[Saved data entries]

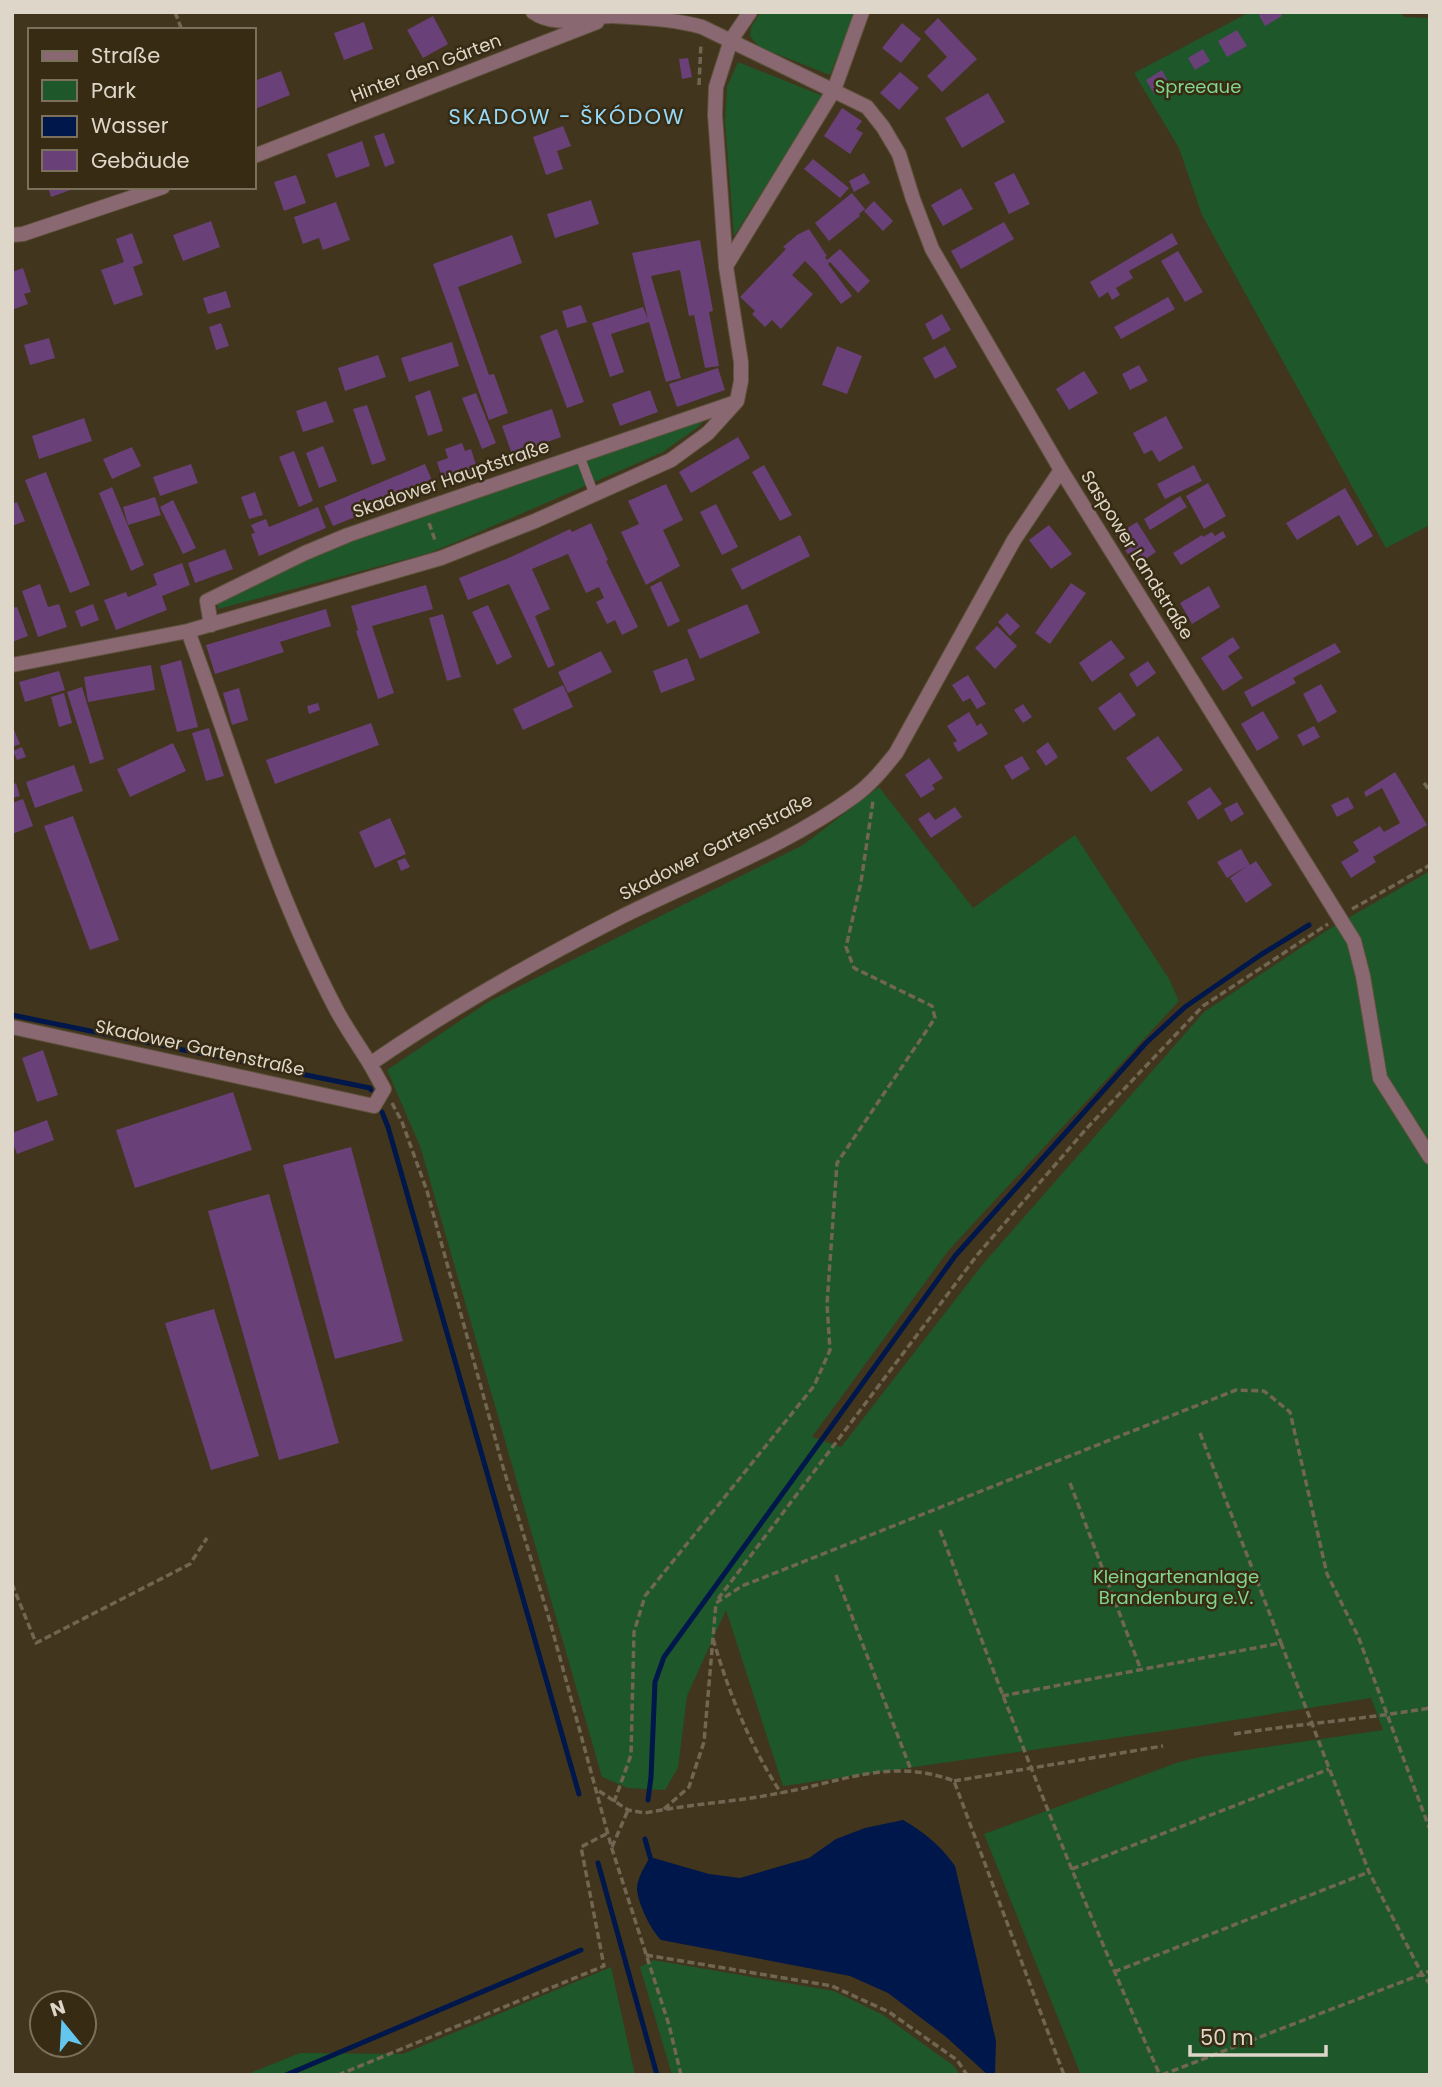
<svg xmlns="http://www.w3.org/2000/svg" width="1442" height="2087" font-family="Poppins,sans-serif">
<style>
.green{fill:#1d572a}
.water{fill:#00174b}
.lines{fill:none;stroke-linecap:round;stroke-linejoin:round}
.stream{stroke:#00174b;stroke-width:5}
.building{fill:#694078}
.service-casing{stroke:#5e523c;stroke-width:10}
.minor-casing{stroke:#5e523c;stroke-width:16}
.path{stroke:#716651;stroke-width:3.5;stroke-dasharray:7 3.5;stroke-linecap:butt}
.service{stroke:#8a6871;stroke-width:9}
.minor{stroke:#8a6871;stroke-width:14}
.labels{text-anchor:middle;stroke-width:5;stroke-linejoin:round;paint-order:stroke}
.street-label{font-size:18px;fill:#ded7c9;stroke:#372b13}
.park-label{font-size:18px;fill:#81d68e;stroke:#372b13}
.quarter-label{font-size:21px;letter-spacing:2px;fill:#96d9f8;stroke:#372b13}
</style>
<rect width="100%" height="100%" fill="#42351d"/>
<path class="green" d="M761 12H855L830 75 759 47 750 36 751 27Z
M1250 12H1401L1404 17 1430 18V525L1386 548 1202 215 1179 148 1134 73Z
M738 62 823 96 734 236 725 122 727 87Z
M706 418 698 427 663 452 454 543 429 553 218 609V602L306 560 351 542 598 453Z
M879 787 973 908 1075 835 1169 979 1179 1001 948 1251 812 1437 841 1447 983 1264 1204 1012 1329 929 1430 871V2075H1081L984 1834 1179 1762 1205 1756 1383 1730 1371 1698 1198 1726 783 1786 726 1610 687 1696 678 1768 665 1790 628 1788 602 1777 420 1146 387 1070 488 1002 803 845Z
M653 1960 834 1991 883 2015 954 2066 960 2075H672L640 1967Z
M611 1967 635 2075H245L300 2053 403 2054Z"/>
<path class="water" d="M903 1820C924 1832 941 1846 955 1866L996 2041 995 2075H988L945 2036 888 1993 850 1976 661 1940C651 1930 638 1904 637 1889 637 1878 645 1866 650 1857L709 1874 740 1878 809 1858 836 1839 865 1828Z"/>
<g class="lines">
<path class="stream" d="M12 1015 370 1088 371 1090
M382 1112 388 1127 579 1794
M648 1800 651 1777 655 1682 664 1657 955 1256 1146 1043 1185 1007 1262 954 1309 925
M645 1839 650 1857
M598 1863 657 2075
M286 2075 581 1950"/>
</g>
<path class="building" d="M1263 12H1280L1282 16 1265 26 1259 15Z
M433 16 448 44 423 58 407 30Z
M938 18 977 59 942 92 927 76 947 57 924 32Z
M364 22 373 49 344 60 334 33Z
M902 23 921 39 901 63 882 48Z
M1237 30 1247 46 1227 57 1218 41Z
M1203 49 1210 61 1195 70 1188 58Z
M688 58 692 77 682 79 679 59Z
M1162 70 1170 85 1154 94 1146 80Z
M281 71 290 95 255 109 254 81Z
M900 72 919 88 899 110 880 93Z
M988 93 1005 122 962 148 945 118Z
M842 108 862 121 856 129 863 133 850 154 824 136Z
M563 126 571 146 557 151 563 169 546 175 533 137Z
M384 133 395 163 385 167 374 136Z
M362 141 370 166 336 178 327 154Z
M813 159 849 188 840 198 804 169Z
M864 173 870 183 854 192 849 181Z
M1014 173 1030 204 1009 214 994 183Z
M296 175 306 203 284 211 274 182Z
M48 187H76V188L51 197Z
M961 188 973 209 943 226 931 205Z
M852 193 865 209 859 214 860 216 829 241 815 223Z
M591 200 599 224 555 238 547 214Z
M874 201 893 221 883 231 864 211Z
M336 202 350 240 323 250 319 238 303 244 294 217Z
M211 221 220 247 183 261 173 235Z
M1004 222 1014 239 961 269 951 251Z
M809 229 827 256 825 257 827 260 840 249 870 281 858 293 830 262 828 264 852 296 841 304 816 272 805 261 792 275 813 294 781 329 772 320 765 327 752 314 755 311 740 297 786 249 783 247 797 235Z
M132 233 143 263 133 267 143 295 114 305 101 270 124 262 116 239Z
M1172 233 1178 244 1129 271 1133 278 1116 288 1120 295 1112 300 1108 292 1099 298 1090 282Z
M512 235 522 263 458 287 489 375 494 374 508 413 489 420 433 264Z
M700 240 713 311 709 312 719 366 705 368 694 315 689 316 680 270 651 276 681 378 666 382 649 322 611 334 624 372 610 377 592 323 643 307 648 319 632 253Z
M1178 251 1203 292 1185 302 1161 261Z
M23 268 31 292 24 294 28 304 14 309 12 272Z
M226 291 231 307 208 314 203 298Z
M1168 297 1175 309 1121 339 1114 327Z
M581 305 587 322 567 328 562 311Z
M942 314 951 330 933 340 925 324Z
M221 323 229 346 216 350 209 327Z
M557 329 584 402 567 408 540 336Z
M49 338 55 358 30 365 24 345Z
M452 342 459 366 409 382 401 358Z
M837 346 862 356 847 394 822 385Z
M945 346 957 367 935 379 923 358Z
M378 355 386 377 345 391 338 368Z
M1139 365 1148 381 1130 390 1122 374Z
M718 368 725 390 677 407 669 384Z
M1084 371 1098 393 1069 410 1056 389Z
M430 390 443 431 428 436 415 396Z
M650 390 658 412 620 426 612 404Z
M476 393 496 443 482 449 462 398Z
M326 401 334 422 303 432 296 411Z
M367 405 386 460 372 465 353 409Z
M552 409 561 437 542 444 544 451 521 459 519 454 513 457 502 426Z
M1166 416 1183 448 1159 462 1152 450 1144 454 1133 433Z
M84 418 92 441 39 459 32 436Z
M738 437 750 458 691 493 679 472Z
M462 443 465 451 471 449 478 471 444 483 437 462 448 458 445 449Z
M323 446 337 481 319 488 306 453Z
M132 447 141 466 112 479 103 459Z
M294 451 313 501 299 507 279 457Z
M191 464 198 483 160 496 153 477Z
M425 464 434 485 333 526 324 506Z
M764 465 792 515 780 521 752 472Z
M1194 465 1202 481 1165 499 1157 484Z
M46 472 90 585 70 593 25 480Z
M1208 483 1226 516 1204 529 1186 496Z
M666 484 683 520 663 530 680 566 646 585 621 532 639 524 628 501Z
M112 487 144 565 131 571 99 493Z
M1345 488 1373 536 1357 546 1339 515 1297 540 1286 523Z
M255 492 263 515 249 519 241 497Z
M1180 496 1187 507 1150 530 1144 519Z
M155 497 161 515 128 525 123 507Z
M173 500 196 548 183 554 160 507Z
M17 502 25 521 12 526V504Z
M716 504 738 547 722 555 700 512Z
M318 507 326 528 259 556 251 534 255 533 251 525 266 519 269 527Z
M1137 522 1156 552 1135 566 1116 535Z
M591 523 608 560 606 561 638 627 622 635 615 620 607 624 596 602 604 598 599 587 586 593 568 554 532 569 550 609 535 616 555 665 548 668 509 584 468 600 459 578 511 557 570 529 572 532Z
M1049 525 1072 554 1051 569 1029 540Z
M1223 531 1226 537 1181 565 1173 553 1202 535 1203 537 1212 532 1215 536Z
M800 535 810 556 742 590 731 569Z
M225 549 233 569 195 583 188 563Z
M182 563 190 585 162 596 167 610 116 630 104 600 126 592 128 597 157 585 153 574Z
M661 581 680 621 668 627 650 587Z
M1071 583 1086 593 1050 644 1035 633Z
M40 584 48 607 59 604 67 627 38 637 22 591Z
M426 585 433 609 372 626 394 693 378 699 356 631 358 630 351 606Z
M1209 586 1220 607 1192 624 1180 603Z
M93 604 99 620 81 627 75 611Z
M747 604 760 633 700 659 687 630Z
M488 605 512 657 497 665 472 612Z
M17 607 28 636 12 642V608Z
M326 609 331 626 280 642 284 652 215 674 206 645Z
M1007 613 1020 626 1010 636 998 622Z
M443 614 461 677 447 681 429 618Z
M997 626 1017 646 995 669 975 648Z
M1233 637 1240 648 1228 656 1243 678 1223 691 1201 658Z
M1111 640 1125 658 1092 682 1079 663Z
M1335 643 1341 652 1293 678 1296 683 1252 707 1244 692Z
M601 651 612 672 568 693 558 672Z
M687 658 695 680 661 693 653 671Z
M181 660 198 727 177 732 160 666Z
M1148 661 1156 673 1137 687 1129 674Z
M151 665 155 690 88 702 84 677Z
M59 671 65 690 25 702 19 682Z
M968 675 986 704 977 709 970 698 963 702 952 685Z
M1321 684 1337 712 1318 723 1303 694Z
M563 685 573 707 523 730 513 709Z
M82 687 104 759 90 764 67 692Z
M239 688 248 720 232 725 223 693Z
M1120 692 1136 715 1114 731 1098 708Z
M64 693 72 723 59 727 51 697Z
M318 703 320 710 309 714 307 706Z
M1023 704 1032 717 1023 723 1014 710Z
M1263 711 1279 738 1257 751 1241 724Z
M969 712 977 726 981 723 988 734 958 752 953 743 957 741 947 726Z
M371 723 379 745 275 784 266 760Z
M12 725 20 744 12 747Z
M1314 726 1320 737 1303 746 1297 735Z
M209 728 224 776 206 781 192 733Z
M1158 736 1183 770 1151 792 1126 758Z
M1048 742 1058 757 1046 766 1036 751Z
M173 743 186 771 130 797 117 769Z
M22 747 26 757 17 760 13 751Z
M1022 756 1030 769 1012 780 1004 766Z
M929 758 943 778 932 785 935 789 921 798 905 775Z
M74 765 83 791 35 808 26 782Z
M1395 772 1427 825 1373 857 1376 862 1351 878 1341 862 1359 851 1353 842 1380 826 1384 832 1400 823 1382 788 1366 797 1364 792Z
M16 783 20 796 13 798 12 785Z
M1210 787 1222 804 1198 820 1187 802Z
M1348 797 1354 808 1337 817 1331 805Z
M23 799 33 826 12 834V803Z
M1237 802 1244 814 1231 822 1224 809Z
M955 807 962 817 931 838 918 819 929 812 935 820Z
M73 816 119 940 90 950 44 826Z
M390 818 406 854 375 868 359 832Z
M1241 849 1250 865 1256 861 1272 885 1246 903 1230 878 1247 866 1227 878 1217 862Z
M405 858 410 867 401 871 397 861Z
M43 1050 58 1095 37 1102 22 1058Z
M233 1092 252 1150 135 1188 116 1130Z
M47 1120 54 1140 17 1154 12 1141V1133Z
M351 1147 403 1341 335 1359 283 1165Z
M269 1194 339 1443 279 1460 208 1211Z
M214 1309 259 1456 211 1470 165 1323Z"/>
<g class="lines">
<g class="service-casing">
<path id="service" d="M579 454 594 494"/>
</g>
<g class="minor-casing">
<path id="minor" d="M533 12C555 29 589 15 614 16 644 18 674 19 702 27L867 107 883 127 899 154 913 199 932 249 1061 470 1354 941 1363 976 1380 1078 1430 1157
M254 156 597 22
M12 235 23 234 163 187
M726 266 834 90 862 12
M211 625 207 601 305 553 348 535 736 402
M188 631C235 759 273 889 336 1009 346 1028 359 1046 370 1064 451 1008 533 962 621 917 699 878 785 847 856 795 872 783 884 768 896 753L1014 540 1061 470
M12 665 188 631 441 558 535 521 671 460 708 433 737 401 741 381V362L726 267 715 115 716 87 731 40 750 12
M12 1027 374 1106 384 1089 370 1064"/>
</g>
<path class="path" d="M175 12 182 30
M699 85 701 43
M429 523 436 543
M1424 783 1430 791
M1352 909 1430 865
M392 1103 402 1122 427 1191 503 1467 551 1625 612 1849 669 2025 681 2075
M1200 1433 1281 1643
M1070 1483 1141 1670
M940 1530C1009 1713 1079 1896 1160 2075
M836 1575 911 1770
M12 1584 36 1643 190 1564 207 1538
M718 1599 978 1254 1087 1128 1203 1006 1328 924
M713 1639C729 1693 750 1746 781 1793
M1002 1696 1281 1643 1369 1872 1422 1974 1430 1984
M1234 1734C1299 1724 1365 1719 1430 1708
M954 1781 1163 1746
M599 1791 628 1810 645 1813C690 1804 735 1802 780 1793 842 1782 891 1757 954 1781L1064 2075
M614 1802 631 1755 634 1632 645 1596 814 1386 830 1350 827 1304 837 1163 935 1018 932 1006 854 968 846 947 861 882 873 801
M664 1809 689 1787 704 1742 716 1603 742 1586 1236 1390 1264 1391 1290 1412 1327 1574 1358 1636 1430 1830
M612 1847 628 1810
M1072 1869 1329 1769
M646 1955 832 1986 889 2012 957 2060 967 2075
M1114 1972 1369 1872
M338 2075 604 1966 581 1847 608 1833
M1162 2075 1430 1971"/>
<use href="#service" class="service"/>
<use href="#minor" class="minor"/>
</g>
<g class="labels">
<g class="street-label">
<text transform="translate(426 68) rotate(-21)" y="6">Hinter den Gärten</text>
<text transform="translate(451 479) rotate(-19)" y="6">Skadower Hauptstraße</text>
<text transform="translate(1137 555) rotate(58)" y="6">Saspower Landstraße</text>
<text transform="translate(716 847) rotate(-27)" y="6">Skadower Gartenstraße</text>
<text transform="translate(200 1048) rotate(12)" y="6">Skadower Gartenstraße</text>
</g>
<g class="park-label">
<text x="1198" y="93">Spreeaue</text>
<text x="1176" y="1583">Kleingartenanlage<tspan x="1176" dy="21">Brandenburg e.V.</tspan></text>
</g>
<g class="quarter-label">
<text x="567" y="124">SKADOW - ŠKÓDOW</text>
</g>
</g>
<rect width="1442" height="2087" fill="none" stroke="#ded7c9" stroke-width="28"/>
<rect x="28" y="28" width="228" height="161" fill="#372b13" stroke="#7a705c" stroke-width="2"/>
<rect x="42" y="51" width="35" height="10" fill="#8a6871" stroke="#7a705c" stroke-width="2"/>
<text x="91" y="63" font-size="21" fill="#ded7c9">Straße</text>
<rect x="42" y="80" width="35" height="21" fill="#1d572a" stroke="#7a705c" stroke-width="2"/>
<text x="91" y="98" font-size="21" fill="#ded7c9">Park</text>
<rect x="42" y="116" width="35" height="21" fill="#00174b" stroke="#7a705c" stroke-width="2"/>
<text x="91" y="133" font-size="21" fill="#ded7c9">Wasser</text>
<rect x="42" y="150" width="35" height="21" fill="#694078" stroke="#7a705c" stroke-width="2"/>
<text x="91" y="168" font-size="21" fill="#ded7c9">Gebäude</text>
<g transform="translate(63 2024) rotate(342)"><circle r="33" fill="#372b13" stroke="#7a705c" stroke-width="2"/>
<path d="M0-5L12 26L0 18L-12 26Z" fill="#64c5ee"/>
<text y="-10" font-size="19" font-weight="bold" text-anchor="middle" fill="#ded7c9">N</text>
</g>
<path d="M1190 2045v10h136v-10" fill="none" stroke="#ded7c9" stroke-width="3.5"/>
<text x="1200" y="2045" font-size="21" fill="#ded7c9" stroke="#372b13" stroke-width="5" paint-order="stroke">50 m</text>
</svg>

TASK BRIEF
Count the lines in the entries above that hold the string "labels", and give that count without any other text.

RESPONSE AREA
2